Attention Whore / Comic Books

  • Sandorst in The Autumnlands: Tooth & Claw who sinks so low as to blow up a bridge carrying the soldier protecting him to steal the glory for himself.
  • Subverted in Superman story Kryptonite Nevermore. After saving a person's life at a concert, Superman waves at Lois Lane. Clark Kent's boss Morgan Edge and other characters misunderstand his actions and claim that Superman loves to show off and grandstand.
  • Subverted in Supergirl: Cosmic Adventures in the 8th Grade. Linda Lee -aka Supergirl- accidentally breaks her own desk, and her school's Principal accuses her from destroying it intentionally because she demands everyone's attention. He also ignores her when she tries to explain it was an accident.
    Principal Pickelmeyer: In the future, perhaps you could choose a less destructive manner to beg for attention from your classmates?
  • X-Men:
    • Elixir. He subconsciously used his powers to change his skin into a reflective golden color so he'd stand out more. Before he discovered he was a mutant, he joined an anti-mutant terrorist group because he thought it would make him more popular.
    • Also, the Mimic, from earlier in the X-Men. This is about 90% of his motivation for screwing around with the X-Men, showing off.
    • Emma Frost. She wears those Stripperific suits on purpose. (Although it's also partially for psychological warfare against men, as she has claimed.)
  • Batman:
  • Erm, the Wasp. The reason she has the most Unlimited Wardrobe among heroines is not only to flaunt her looks, but her wealth.
  • Booster Gold:
    • The guy often ruins covert hero operations by alerting his publicist to where he and the rest of the Justice league will be just so he can draw a crowd.
    • Later subverted when Booster gets recruited by Rip Hunter as a guardian of the time stream. By this point Booster has become a competent, serious hero, but he has to maintain his public image as a screw-up attention whore to avoid getting killed in the crib.
  • Fred Christ of Transmetropolitan will do absolutely anything to keep from being ignored. He continuously champions various social causes not out of belief, but because if he's their leader, it gets him media notice. Ultimately, however, he dies fighting for a cause he actually believes in, even though nobody can see it.
  • Dreamkeepers:
    • Mace, Whip and Namah, especially in Prelude.
    • "Musical sensation" and political advisor Tinsel might very well be the mistres of this trope. One scene has her walking through a very large room, with several bickering politicians a little to the side of her path.

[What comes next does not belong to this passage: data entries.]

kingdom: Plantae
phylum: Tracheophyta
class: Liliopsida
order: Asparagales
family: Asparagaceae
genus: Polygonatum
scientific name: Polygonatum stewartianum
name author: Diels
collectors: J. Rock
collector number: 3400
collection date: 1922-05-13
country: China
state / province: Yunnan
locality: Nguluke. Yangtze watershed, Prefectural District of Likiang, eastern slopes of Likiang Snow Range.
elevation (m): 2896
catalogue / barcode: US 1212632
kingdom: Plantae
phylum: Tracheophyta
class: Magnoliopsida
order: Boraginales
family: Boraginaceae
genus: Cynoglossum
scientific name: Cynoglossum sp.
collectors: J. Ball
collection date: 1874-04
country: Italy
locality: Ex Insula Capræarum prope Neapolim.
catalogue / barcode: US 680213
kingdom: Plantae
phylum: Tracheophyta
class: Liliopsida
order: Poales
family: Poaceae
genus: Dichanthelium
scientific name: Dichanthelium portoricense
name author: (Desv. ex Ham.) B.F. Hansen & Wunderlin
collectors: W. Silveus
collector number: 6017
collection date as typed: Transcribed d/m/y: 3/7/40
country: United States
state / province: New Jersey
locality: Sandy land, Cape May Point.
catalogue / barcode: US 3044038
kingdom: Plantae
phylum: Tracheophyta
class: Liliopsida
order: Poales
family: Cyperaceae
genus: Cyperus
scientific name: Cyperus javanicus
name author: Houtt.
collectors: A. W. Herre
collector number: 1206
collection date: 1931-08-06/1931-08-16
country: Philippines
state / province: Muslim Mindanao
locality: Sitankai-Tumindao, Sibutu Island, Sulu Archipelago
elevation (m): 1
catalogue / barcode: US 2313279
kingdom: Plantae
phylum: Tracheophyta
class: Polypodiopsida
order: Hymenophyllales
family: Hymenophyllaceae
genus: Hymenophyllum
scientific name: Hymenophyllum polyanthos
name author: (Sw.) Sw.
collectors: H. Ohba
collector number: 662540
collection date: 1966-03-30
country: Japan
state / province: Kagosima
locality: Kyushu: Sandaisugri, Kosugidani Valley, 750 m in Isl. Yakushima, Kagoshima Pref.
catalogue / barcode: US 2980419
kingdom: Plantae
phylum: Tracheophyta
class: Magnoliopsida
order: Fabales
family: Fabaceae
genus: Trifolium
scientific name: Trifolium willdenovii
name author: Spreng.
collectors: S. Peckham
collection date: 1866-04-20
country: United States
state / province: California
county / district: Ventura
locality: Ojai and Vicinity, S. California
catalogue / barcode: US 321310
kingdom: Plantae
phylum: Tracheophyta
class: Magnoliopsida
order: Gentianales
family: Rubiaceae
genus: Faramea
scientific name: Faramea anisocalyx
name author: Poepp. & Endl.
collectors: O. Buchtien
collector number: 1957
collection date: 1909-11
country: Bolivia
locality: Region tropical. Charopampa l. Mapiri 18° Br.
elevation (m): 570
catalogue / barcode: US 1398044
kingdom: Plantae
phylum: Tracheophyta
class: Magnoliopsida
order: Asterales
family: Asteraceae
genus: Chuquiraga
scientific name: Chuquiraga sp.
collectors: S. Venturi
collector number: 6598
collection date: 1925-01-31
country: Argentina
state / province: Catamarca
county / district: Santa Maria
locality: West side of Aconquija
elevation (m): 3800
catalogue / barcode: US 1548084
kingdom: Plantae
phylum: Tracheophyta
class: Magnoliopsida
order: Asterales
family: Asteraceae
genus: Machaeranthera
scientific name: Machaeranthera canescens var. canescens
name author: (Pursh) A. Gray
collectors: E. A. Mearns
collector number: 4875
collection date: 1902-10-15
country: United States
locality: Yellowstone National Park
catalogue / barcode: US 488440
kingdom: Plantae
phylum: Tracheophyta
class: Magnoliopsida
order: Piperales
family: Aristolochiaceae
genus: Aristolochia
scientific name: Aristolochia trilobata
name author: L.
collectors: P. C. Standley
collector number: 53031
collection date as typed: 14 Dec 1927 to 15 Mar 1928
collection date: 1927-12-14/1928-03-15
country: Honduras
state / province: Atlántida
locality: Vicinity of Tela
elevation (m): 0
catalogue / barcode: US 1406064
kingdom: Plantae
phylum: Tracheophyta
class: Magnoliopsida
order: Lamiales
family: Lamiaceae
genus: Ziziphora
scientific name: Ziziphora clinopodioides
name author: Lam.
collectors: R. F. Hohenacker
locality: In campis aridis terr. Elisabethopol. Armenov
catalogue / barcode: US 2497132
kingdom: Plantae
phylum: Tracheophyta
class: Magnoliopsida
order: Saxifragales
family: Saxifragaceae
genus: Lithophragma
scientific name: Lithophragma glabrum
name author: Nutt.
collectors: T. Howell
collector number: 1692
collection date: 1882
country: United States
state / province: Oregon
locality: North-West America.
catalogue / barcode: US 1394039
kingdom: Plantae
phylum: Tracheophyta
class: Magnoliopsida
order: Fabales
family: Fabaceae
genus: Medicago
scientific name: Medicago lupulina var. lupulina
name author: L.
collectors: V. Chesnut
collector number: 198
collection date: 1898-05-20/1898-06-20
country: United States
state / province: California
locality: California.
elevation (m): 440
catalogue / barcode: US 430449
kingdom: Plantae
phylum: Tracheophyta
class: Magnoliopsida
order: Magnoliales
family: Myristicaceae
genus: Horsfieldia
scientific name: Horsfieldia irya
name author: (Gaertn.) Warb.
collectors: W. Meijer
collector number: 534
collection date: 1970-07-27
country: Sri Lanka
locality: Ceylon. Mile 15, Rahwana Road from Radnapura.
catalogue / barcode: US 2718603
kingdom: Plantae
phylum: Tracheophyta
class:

She detours right into the center of the crowd, only to lament that she's "busy", and walks off. And considering her usual wardrobe choices, the latter word in this phrase is decidedly appropriate.
  • In Astro City, Crackerjack is the pre-eminent example of this trope. He shamelessly boasts about his crimefighting skills, hogs the spotlight without regard to the feelings of his comrades, and never met a camera he didn't like. While he is a fantastic physical specimen and Badass Normal, his grandiosity is too much for any amount of skill to back up.